Layout element annotations
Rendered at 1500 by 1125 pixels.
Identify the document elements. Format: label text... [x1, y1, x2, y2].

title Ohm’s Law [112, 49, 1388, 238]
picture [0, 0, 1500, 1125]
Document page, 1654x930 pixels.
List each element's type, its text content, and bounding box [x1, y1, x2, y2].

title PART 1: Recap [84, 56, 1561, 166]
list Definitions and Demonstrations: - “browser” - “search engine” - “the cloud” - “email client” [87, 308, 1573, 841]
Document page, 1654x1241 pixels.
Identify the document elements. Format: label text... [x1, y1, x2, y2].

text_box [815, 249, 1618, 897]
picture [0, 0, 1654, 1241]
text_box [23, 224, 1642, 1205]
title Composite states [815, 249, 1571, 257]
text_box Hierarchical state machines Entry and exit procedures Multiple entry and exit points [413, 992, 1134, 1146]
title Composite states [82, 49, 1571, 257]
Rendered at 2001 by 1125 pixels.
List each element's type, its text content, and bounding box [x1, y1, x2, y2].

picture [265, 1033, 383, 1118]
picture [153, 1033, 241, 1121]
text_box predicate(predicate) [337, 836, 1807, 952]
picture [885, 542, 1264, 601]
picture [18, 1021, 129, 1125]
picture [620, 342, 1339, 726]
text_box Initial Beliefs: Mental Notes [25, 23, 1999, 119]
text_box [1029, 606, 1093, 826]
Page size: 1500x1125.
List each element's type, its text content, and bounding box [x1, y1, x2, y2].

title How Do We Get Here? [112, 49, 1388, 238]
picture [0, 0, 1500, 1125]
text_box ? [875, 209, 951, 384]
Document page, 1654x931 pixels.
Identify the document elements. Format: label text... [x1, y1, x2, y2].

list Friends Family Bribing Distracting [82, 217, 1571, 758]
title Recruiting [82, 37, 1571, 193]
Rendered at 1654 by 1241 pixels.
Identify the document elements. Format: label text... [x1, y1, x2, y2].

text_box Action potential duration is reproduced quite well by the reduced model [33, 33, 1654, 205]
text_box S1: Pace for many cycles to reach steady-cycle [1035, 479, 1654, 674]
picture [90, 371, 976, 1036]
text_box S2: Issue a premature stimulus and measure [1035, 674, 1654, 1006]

Exercise
Copy every row above word for word.

Exercise result
Rendered at 1500 by 1125 pixels.
Identify the document elements. Format: label text... [x1, y1, x2, y2].

title Ohm’s Law [112, 49, 1388, 238]
picture [0, 0, 1500, 1125]
Document page, 1654x930 pixels.
List each element's type, its text content, and bounding box [x1, y1, x2, y2].

title PART 1: Recap [84, 56, 1561, 166]
list Definitions and Demonstrations: - “browser” - “search engine” - “the cloud” - “email client” [87, 308, 1573, 841]
Document page, 1654x1241 pixels.
Identify the document elements. Format: label text... [x1, y1, x2, y2].

text_box [815, 249, 1618, 897]
picture [0, 0, 1654, 1241]
text_box [23, 224, 1642, 1205]
title Composite states [815, 249, 1571, 257]
text_box Hierarchical state machines Entry and exit procedures Multiple entry and exit points [413, 992, 1134, 1146]
title Composite states [82, 49, 1571, 257]
Rendered at 2001 by 1125 pixels.
List each element's type, its text content, and bounding box [x1, y1, x2, y2].

picture [265, 1033, 383, 1118]
picture [153, 1033, 241, 1121]
text_box predicate(predicate) [337, 836, 1807, 952]
picture [885, 542, 1264, 601]
picture [18, 1021, 129, 1125]
picture [620, 342, 1339, 726]
text_box Initial Beliefs: Mental Notes [25, 23, 1999, 119]
text_box [1029, 606, 1093, 826]
Page size: 1500x1125.
List each element's type, its text content, and bounding box [x1, y1, x2, y2].

title How Do We Get Here? [112, 49, 1388, 238]
picture [0, 0, 1500, 1125]
text_box ? [875, 209, 951, 384]
Document page, 1654x931 pixels.
Identify the document elements. Format: label text... [x1, y1, x2, y2].

list Friends Family Bribing Distracting [82, 217, 1571, 758]
title Recruiting [82, 37, 1571, 193]
Rendered at 1654 by 1241 pixels.
Identify the document elements. Format: label text... [x1, y1, x2, y2].

text_box Action potential duration is reproduced quite well by the reduced model [33, 33, 1654, 205]
text_box S1: Pace for many cycles to reach steady-cycle [1035, 479, 1654, 674]
picture [90, 371, 976, 1036]
text_box S2: Issue a premature stimulus and measure [1035, 674, 1654, 1006]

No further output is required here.